__Source material__:

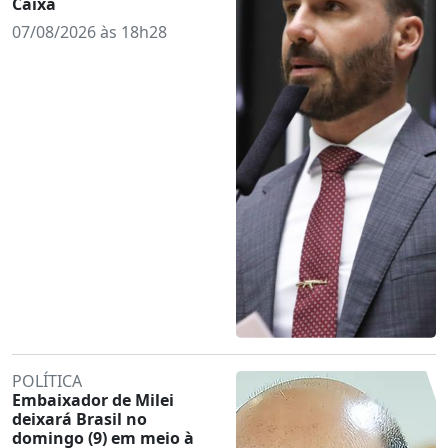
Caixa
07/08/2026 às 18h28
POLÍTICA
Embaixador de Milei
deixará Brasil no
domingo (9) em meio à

* * *

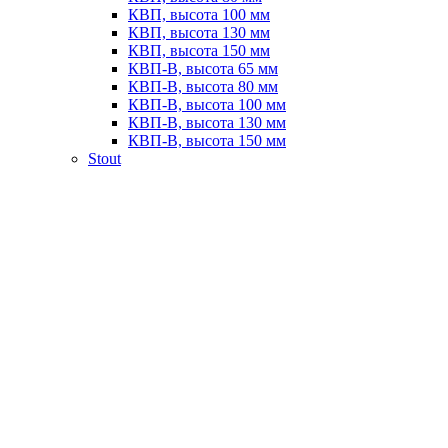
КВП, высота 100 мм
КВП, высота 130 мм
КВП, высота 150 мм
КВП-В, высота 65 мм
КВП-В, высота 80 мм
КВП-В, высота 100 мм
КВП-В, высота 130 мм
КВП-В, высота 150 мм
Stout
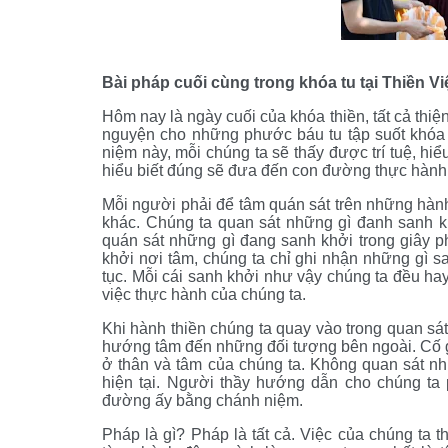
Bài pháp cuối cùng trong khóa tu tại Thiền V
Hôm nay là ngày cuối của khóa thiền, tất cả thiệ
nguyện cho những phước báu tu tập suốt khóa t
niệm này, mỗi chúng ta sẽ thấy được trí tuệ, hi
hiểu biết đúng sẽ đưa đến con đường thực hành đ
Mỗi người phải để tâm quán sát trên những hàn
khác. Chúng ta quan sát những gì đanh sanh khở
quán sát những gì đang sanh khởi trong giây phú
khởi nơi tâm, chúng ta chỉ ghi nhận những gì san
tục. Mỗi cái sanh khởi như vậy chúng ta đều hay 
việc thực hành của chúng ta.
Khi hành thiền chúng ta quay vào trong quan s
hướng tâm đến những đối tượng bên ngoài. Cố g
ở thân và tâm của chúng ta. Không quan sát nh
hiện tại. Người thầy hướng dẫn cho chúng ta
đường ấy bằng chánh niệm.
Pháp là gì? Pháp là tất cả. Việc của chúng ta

__Assigned task__:
Copy out every line of the listing from the one containing "Bài pháp cuối cùng trong khóa tu tại Thiền V" down to the one containing "đường ấy bằng chánh niệm.", including both of those lines.

__Response area__:
Bài pháp cuối cùng trong khóa tu tại Thiền V
Hôm nay là ngày cuối của khóa thiền, tất cả thiệ
nguyện cho những phước báu tu tập suốt khóa t
niệm này, mỗi chúng ta sẽ thấy được trí tuệ, hi
hiểu biết đúng sẽ đưa đến con đường thực hành đ
Mỗi người phải để tâm quán sát trên những hàn
khác. Chúng ta quan sát những gì đanh sanh khở
quán sát những gì đang sanh khởi trong giây phú
khởi nơi tâm, chúng ta chỉ ghi nhận những gì san
tục. Mỗi cái sanh khởi như vậy chúng ta đều hay 
việc thực hành của chúng ta.
Khi hành thiền chúng ta quay vào trong quan s
hướng tâm đến những đối tượng bên ngoài. Cố g
ở thân và tâm của chúng ta. Không quan sát nh
hiện tại. Người thầy hướng dẫn cho chúng ta
đường ấy bằng chánh niệm.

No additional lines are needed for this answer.